Huurprijsbeding splitsen
Volgens de PG kan een huurprijsbeding worden gesplitst in een indexatiebeding (de jaarlijkse verhoging volgens de CPI) en een opslagbeding (de jaarlijkse verhoging van maximaal 5%). Het indexatiebeding wordt niet als oneerlijk aangemerkt en blijft door de splitsing geldig. Verhuurder kan zijn huurprijs in ieder geval verhogen conform CPI. Of het opslagbeding oneerlijk is, hangt af van de hoogte van het maximale opslagpercentage dat kan worden toegepast. De PG adviseert een opslagpercentage van maximaal 3% als eerlijk aan te merken, gezien de toegestane huurprijsstijgingen in de sociale sector.
Een opslagbeding van 5% wordt daarmee als oneerlijk en vernietigbaar beschouwd. De huurder kan het opslagbeding buitengerechtelijk vernietigen of door de rechter laten vernietigen. Let op: in een incassoprocedure kan de rechter ambtshalve -zonder dat de huurder de rechter hierop wijst- toetsen of een beding oneerlijk is.

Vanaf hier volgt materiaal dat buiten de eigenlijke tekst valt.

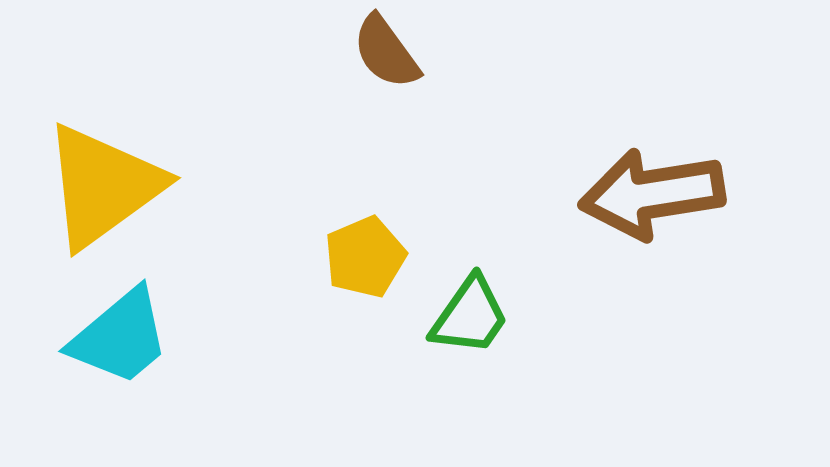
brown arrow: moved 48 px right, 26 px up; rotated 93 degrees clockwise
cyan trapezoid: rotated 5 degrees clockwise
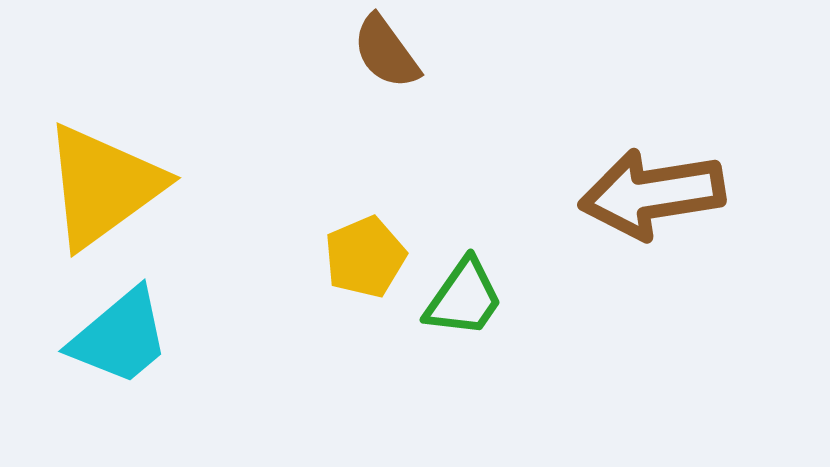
green trapezoid: moved 6 px left, 18 px up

Vernietiging heeft terugwerkende kracht, wat betekent dat het opslagbeding wordt geacht nooit te hebben bestaan. Toegepast op het voorbeeld: de niet-toegestane huurprijsverhogingen uit hoofde van het opslagbeding van 2023 zijn door de huurder onverschuldigd betaald en moeten worden terugbetaald. Toekomstige huurprijsverhogingen op basis van het opslagbeding zijn niet meer mogelijk.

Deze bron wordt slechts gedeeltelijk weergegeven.